First time I see someone blogging with GitHub issues and, surprisingly, looks like it works well.

Markdown, tags, comments plus a index (README.md) if you need one.

qznc · on July 24, 2015

Also "follow" and "kudos", named "watch" and "star". Getting a feed of the blog requires filtering, though.

haberman · on July 24, 2015

I think the article is making out trace compilers to be far more limited than they actually are.

> Consider these optimization tips: Avoid nested loops.

I don't think this is true at all. The article is arguing that because a trace only contains one loop, that nested loops can't be trace-compiled.

As I understand it, nested loops are totally possible to trace-compile by having multiple traces that link to each other. See what Mike Pall wrote about LuaJIT (http://www.freelists.org/post/luajit/How-does-LuaJITs-trace-...):

"If the inner loop has a low iteration count, it'll be unrolled and inlined. For most loop nestings there'll be a single trace for the outer loop that goes 'around' the inner loop and joins its exit with its entry. Otherwise traces link to each other in linear pieces."

I would take what this article says with a heavy grain of salt. I don't think that tracing JITs are at all like "programming in a straight jacket."

Look at the LuaJIT performance optimization guide. There is nothing in there about avoiding nested loops, avoiding tiny loops, or avoiding loops with unpredictable iteration counts. It does however recommend reducing unpredictable branches: http://wiki.luajit.org/Numerical-Computing-Performance-Guide

mrottenkolber · on July 24, 2015

> I think the article is making out trace compilers to be far more limited than they actually are.

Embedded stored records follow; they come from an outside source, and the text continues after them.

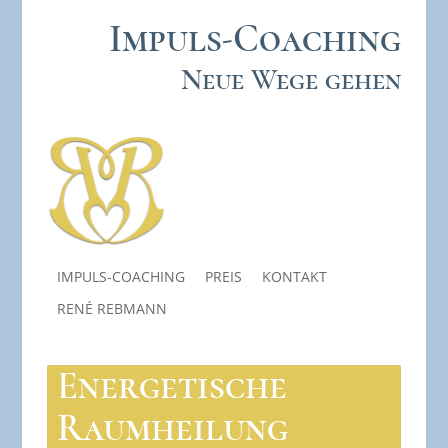
Impuls-Coaching
Neue Wege gehen
IMPULS-COACHING
PREIS
KONTAKT
RENÉ REBMANN
Energetische
Raumheilung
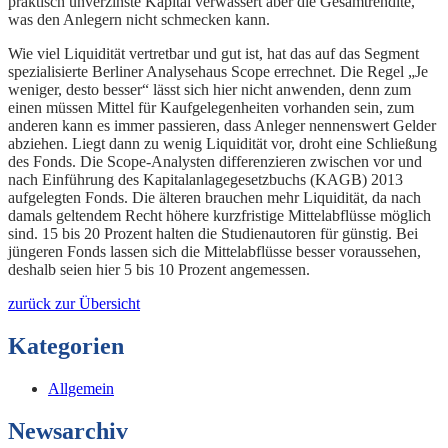
praktisch unverzinste Kapital verwässert aber die Gesamtrendite,
was den Anlegern nicht schmecken kann.
Wie viel Liquidität vertretbar und gut ist, hat das auf das Segment
spezialisierte Berliner Analysehaus Scope errechnet. Die Regel „Je
weniger, desto besser“ lässt sich hier nicht anwenden, denn zum
einen müssen Mittel für Kaufgelegenheiten vorhanden sein, zum
anderen kann es immer passieren, dass Anleger nennenswert Gelder
abziehen. Liegt dann zu wenig Liquidität vor, droht eine Schließung
des Fonds. Die Scope-Analysten differenzieren zwischen vor und
nach Einführung des Kapitalanlagegesetzbuchs (KAGB) 2013
aufgelegten Fonds. Die älteren brauchen mehr Liquidität, da nach
damals geltendem Recht höhere kurzfristige Mittelabflüsse möglich
sind. 15 bis 20 Prozent halten die Studienautoren für günstig. Bei
jüngeren Fonds lassen sich die Mittelabflüsse besser voraussehen,
deshalb seien hier 5 bis 10 Prozent angemessen.
zurück zur Übersicht
Kategorien
Allgemein
Newsarchiv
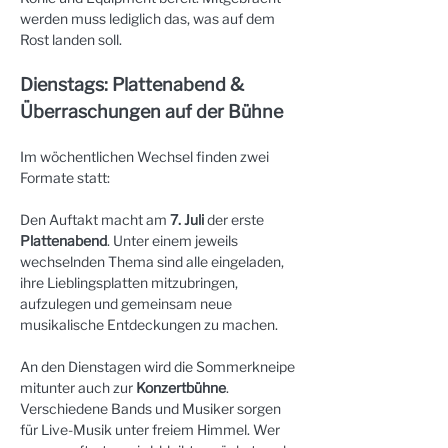
werden muss lediglich das, was auf dem 
Rost landen soll.
Dienstags: Plattenabend & 
Überraschungen auf der Bühne
Im wöchentlichen Wechsel finden zwei 
Formate statt:
Den Auftakt macht am 
7. Juli
 der erste 
Plattenabend
. Unter einem jeweils 
wechselnden Thema sind alle eingeladen, 
ihre Lieblingsplatten mitzubringen, 
aufzulegen und gemeinsam neue 
musikalische Entdeckungen zu machen.
An den Dienstagen wird die Sommerkneipe 
mitunter auch zur 
Konzertbühne
. 
Verschiedene Bands und Musiker sorgen 
für Live-Musik unter freiem Himmel. Wer 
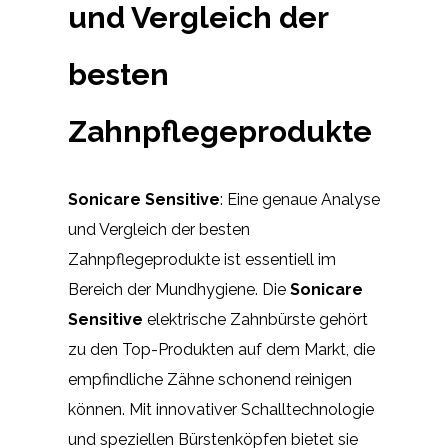
und Vergleich der
besten
Zahnpflegeprodukte
Sonicare Sensitive
: Eine genaue Analyse
und Vergleich der besten
Zahnpflegeprodukte ist essentiell im
Bereich der Mundhygiene. Die
Sonicare
Sensitive
elektrische Zahnbürste gehört
zu den Top-Produkten auf dem Markt, die
empfindliche Zähne schonend reinigen
können. Mit innovativer Schalltechnologie
und speziellen Bürstenköpfen bietet sie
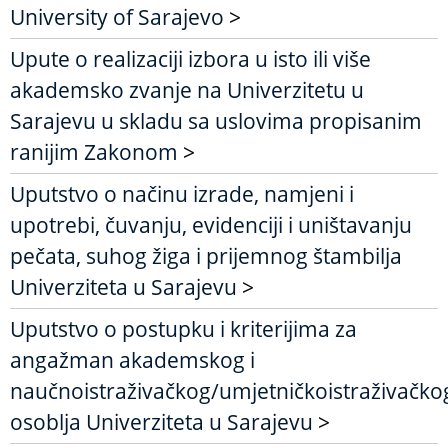
University of Sarajevo
>
Upute o realizaciji izbora u isto ili više
akademsko zvanje na Univerzitetu u
Sarajevu u skladu sa uslovima propisanim
ranijim Zakonom
>
Uputstvo o načinu izrade, namjeni i
upotrebi, čuvanju, evidenciji i uništavanju
pečata, suhog žiga i prijemnog štambilja
Univerziteta u Sarajevu
>
Uputstvo o postupku i kriterijima za
angažman akademskog i
naučnoistraživačkog/umjetničkoistraživačko
osoblja Univerziteta u Sarajevu
>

Luke (the posts' author) and others are building a high performance software Ethernet switch[1] using LuaJIT. Let me assure you that these considerations actually come from experience rather than speculation.

> As I understand it, nested loops are totally possible to trace-compile by having multiple traces that link to each other.

Sometimes it works, sometimes it doesn't. We can't really expect everybody using Snabb Switch to understand the internals of LuaJIT so restrictive guidelines are useful for us.

Disclaimer: Consulting for Snabb GmbH

[1]: https://github.com/snabbco/snabbswitchhttps://github.com/sna...

losername · on July 24, 2015

> https://github.com/snabbco/snabbswitch

fixed

haberman · on July 24, 2015

> Let me assure you that these considerations actually come from experience rather than speculation.

Good to know. The article did not make this clear.

TheLoneWolfling · on July 25, 2015

Two semi-tangential ideas:

I wish it was possible to do things along the lines of "fetch this data from RAM and at the same time start recomputing it, whichever is faster".

And also, I wish there was a "branch upcoming / branch execute" split. In other words, instead of just "here's a branch", it's more along the lines of "you will have to branch on <x>. <other instructions> now branch on <x>." Effectively a variable number of branch-delay slot(s). Wouldn't help for straight pointer-chasing, but in other situations it could.